# Bad Day ends Well



## Hollander (Feb 2, 2009)

Took my new little plinker (Taurus 94 2" 22lr) to the range to have some fun. Wrong. Hammer cock is terrible, shells do not eject well, and cylinder locks up almost every time. Preceeding two Tauri were not that bad but this one will be going back as soon as I get a hold of them next week. Spent the rest of the time shooting the MK9 and EMP9. After shooting and freezing (not much heat in there) went strolling and drooling over the gun cases. Spotted a new spurless Ruger SP101 2" .357 in stainless. Fondled it and pulled the trigger - so smoooooth. Left to pick up the wife from her card game.

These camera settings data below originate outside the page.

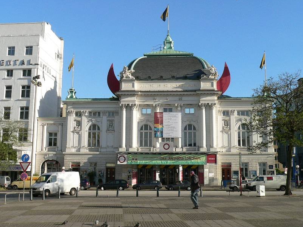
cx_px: 155
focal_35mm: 44
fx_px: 385
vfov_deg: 32.9
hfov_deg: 42.9
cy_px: 112
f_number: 5.6
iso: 200
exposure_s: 1/800
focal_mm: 7.1
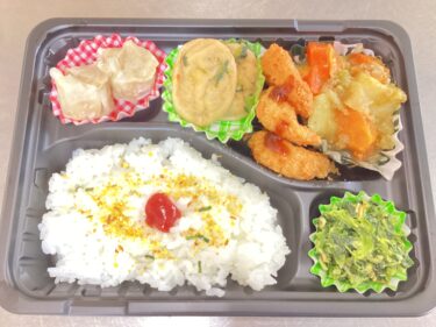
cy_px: 164
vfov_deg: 45.4
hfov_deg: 58.4
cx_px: 218
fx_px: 390
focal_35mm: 31
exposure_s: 1/25
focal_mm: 3.3
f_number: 2.4
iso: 640
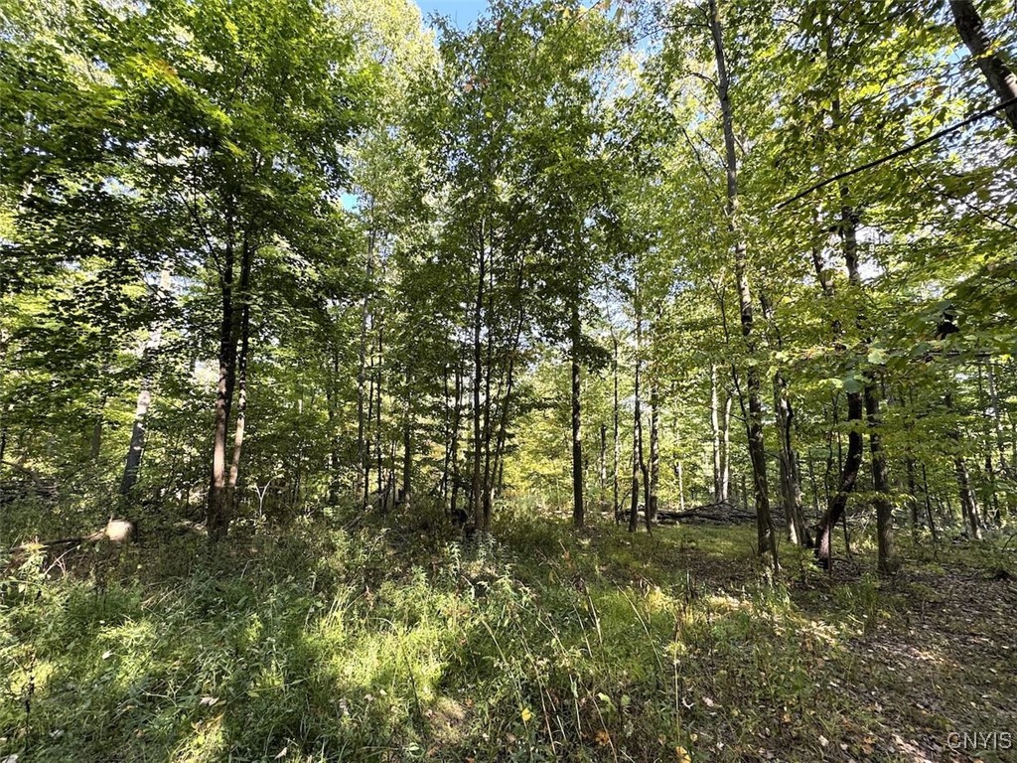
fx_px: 411
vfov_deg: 85.7
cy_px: 382
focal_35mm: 14
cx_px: 508
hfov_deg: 102.1
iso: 64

Told her about it and that it would be much better for her than the Taurus UL 38sp. Heaver gun, less felt recoil, and great trigger. She asked if I bought it and I said not until I checked with her. She says lets get over there and let me fondle it and try the trigger. The Ruger now has a new home and two owners who are looking forward to the next range time which will not be until March since we live for further south - Florida in a couple of weeks. At least the day ended well.


----------



## Ogre (Jan 7, 2010)

Hollander said:


> Took my new little plinker (Taurus 94 2" 22lr) to the range to have some fun. Wrong. Hammer cock is terrible, shells do not eject well, and cylinder locks up almost every time. Preceeding two Tauri were not that bad but this one will be going back as soon as I get a hold of them next week. Spent the rest of the time shooting the MK9 and EMP9. After shooting and freezing (not much heat in there) went strolling and drooling over the gun cases. Spotted a new spurless Ruger SP101 2" .357 in stainless. Fondled it and pulled the trigger - so smoooooth. Left to pick up the wife from her card game. Told her about it and that it would be much better for her than the Taurus UL 38sp. Heaver gun, less felt recoil, and great trigger. She asked if I bought it and I said not until I checked with her. She says lets get over there and let me fondle it and try the trigger. The Ruger now has a new home and two owners who are looking forward to the next range time which will not be until March since we live for further south - Florida in a couple of weeks. At least the day ended well.


I was just looking at an SP-101 (.38spcl) today. I took my Taurus 85CH to the range today, and sent 50 rounds down range. I was most enjoyable. Sorry your Taurus outing ended so badly, but glad the rest of the day went well. (But how could it not be a good day when you buy a new gun?):smt1099


----------